▸ Estratto:
☆ ☆ ☆ ☆ ☆

«Ho ritenuto opportuno sottoporre al Consiglio regionale un’istanza di sicurezza che ci giunge dai tanti presìdi sanitari che operano in contesti pericolosi.» Lo dichiara il consigliere regionale Mino Borraccino, Presidente della II Commissione (Affari Generali e Personale) Regione Puglia.

«Guardie Mediche, Pronto Soccorso e Sert – afferma l’esponente ionico di Sinistra Italiana – stanno diventando,infatti, sempre più, postazioni a rischio per i medici e gli operatori sanitari che vi prestano servizio. Risale appena a qualche settimana fa l’aggressione ad una dottoressa della Guardia medica di Statte, nel tarantino, che non intendeva prescrivere farmaci ritenuti non necessari e urgenti a un individuo che, per tutta risposta, l’ha minacciata con una pistola. E’ stato poi accertato dai Carabinieri che si trattava di un’arma giocattolo, ma l’episodio è comunque inquietante, perché è l’ennesimo di una serie di atti di violenza che purtroppo si verificano nella nostra regione. Ricordiamo una drammatica aggressione nei confronti di personale medico di alcuni anni fa che culminò con l’assassinio della dottoressa Paola Labriola, stimata psichiatra, uccisa da un paziente in un Centro di Salute Mentale di Bari.

☆ ☆ ☆ ☆ ☆

[Dati sui punti chiave umani]
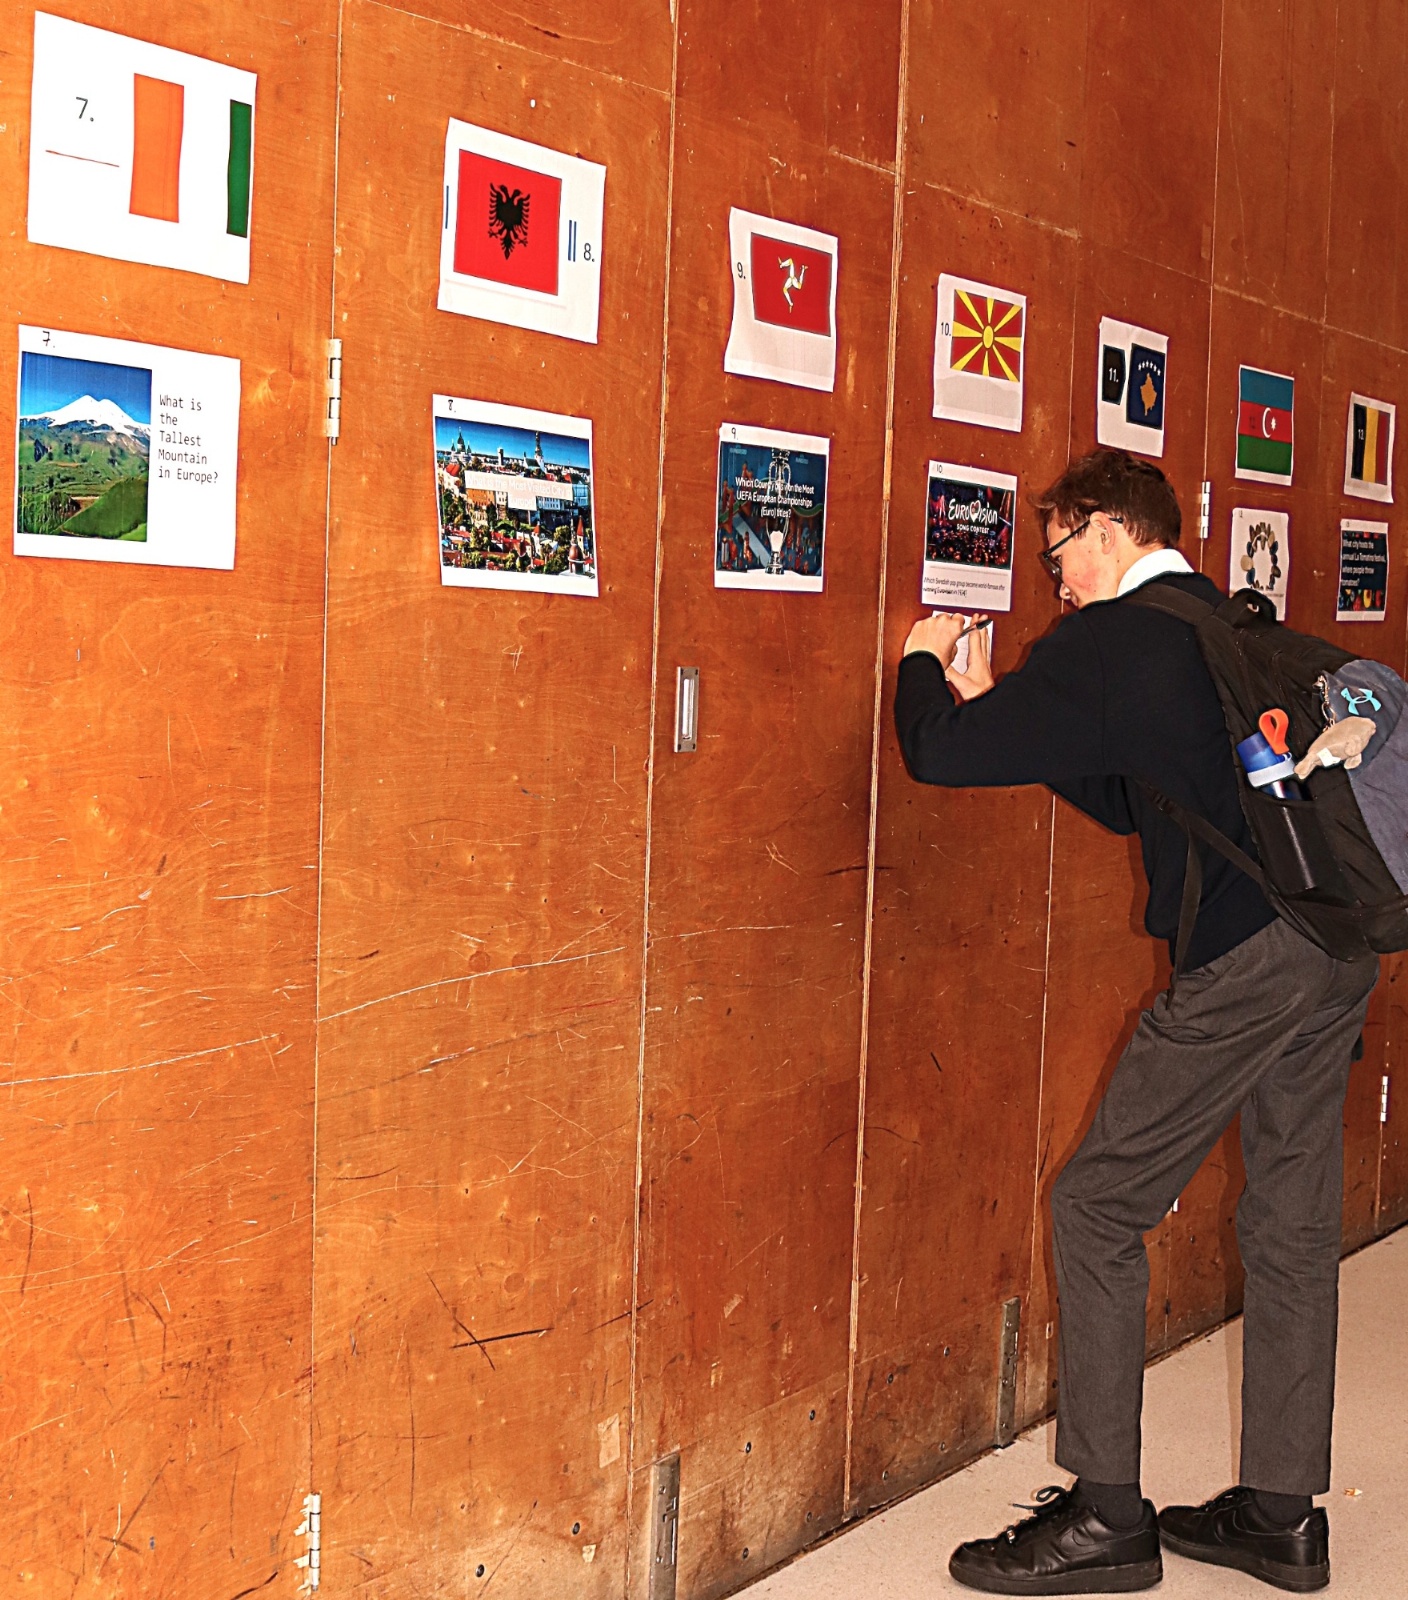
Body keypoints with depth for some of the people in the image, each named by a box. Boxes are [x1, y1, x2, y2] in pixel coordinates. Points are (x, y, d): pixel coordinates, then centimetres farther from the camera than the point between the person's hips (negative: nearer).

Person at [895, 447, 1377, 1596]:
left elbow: (941, 755, -11)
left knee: (1099, 1209, 1)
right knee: (1291, 1220, 14)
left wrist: (923, 664, 10)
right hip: (1337, 950, 9)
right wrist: (992, 700, 23)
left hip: (1243, 960, -9)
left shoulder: (1110, 641, -7)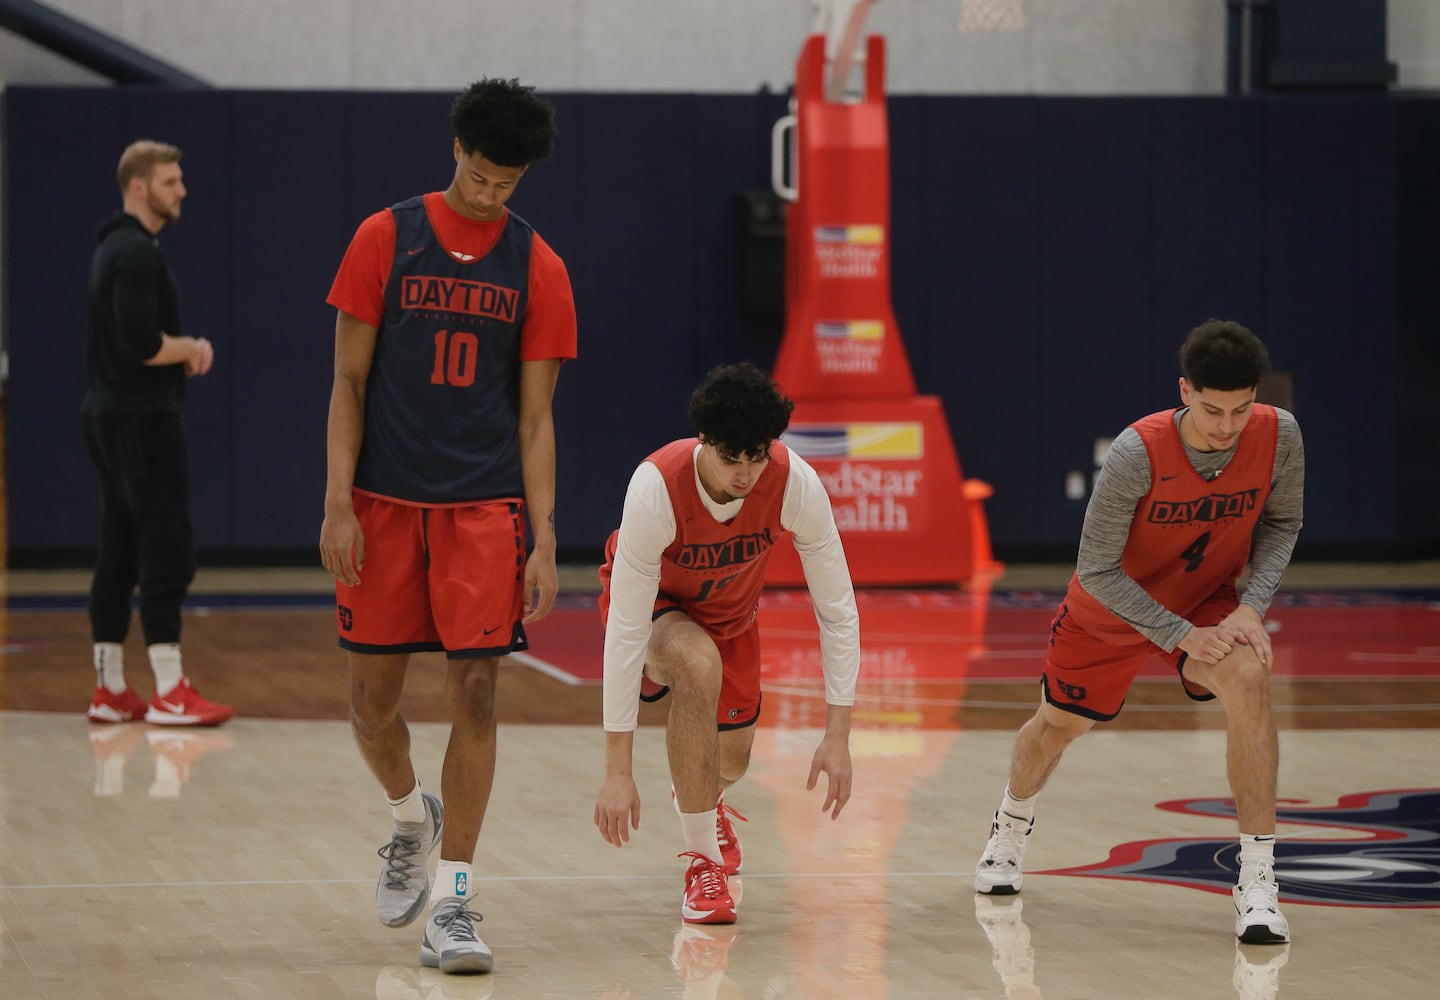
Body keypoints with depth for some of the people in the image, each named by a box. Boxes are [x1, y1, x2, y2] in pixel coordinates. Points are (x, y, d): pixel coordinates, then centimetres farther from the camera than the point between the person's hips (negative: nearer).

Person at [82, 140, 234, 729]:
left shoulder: (117, 248, 17)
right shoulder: (137, 253, -16)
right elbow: (140, 343, -25)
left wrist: (184, 347, 8)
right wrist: (190, 348, -8)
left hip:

☆ ☆ ☆ ☆ ☆

▸ Consegna 1:
Risponda alle seguenti domande sul testo relativo alle aggressioni al personale sanitario.
(a) Quale commissione della Regione Puglia presiede Mino Borraccino?
(b) In quale località si trova la Guardia medica dove una dottoressa è stata minacciata con una pistola?
(c) In quale struttura di Bari fu uccisa la dottoressa Paola Labriola?
▸ Consegna 2:
Prosegua il testo relativo alle aggressioni al personale sanitario a partire dalla sua ultima frase.

▸ Risposta 1:
(a) La II Commissione (Affari Generali e Personale).
(b) A Statte, nel tarantino.
(c) In un Centro di Salute Mentale.

▸ Risposta 2:
Serve – conclude Borraccino – programmare iniziative non certamente di stampo securitarie ma atte a prevenire simili episodi dotando le postazioni delle Guardie Mediche, Pronto Soccorso e Sert di un idoneo servizio di vigilanza atto a garantire agli operatori sanitari di poter espletare il loro impegnativo lavoro in sicurezza.»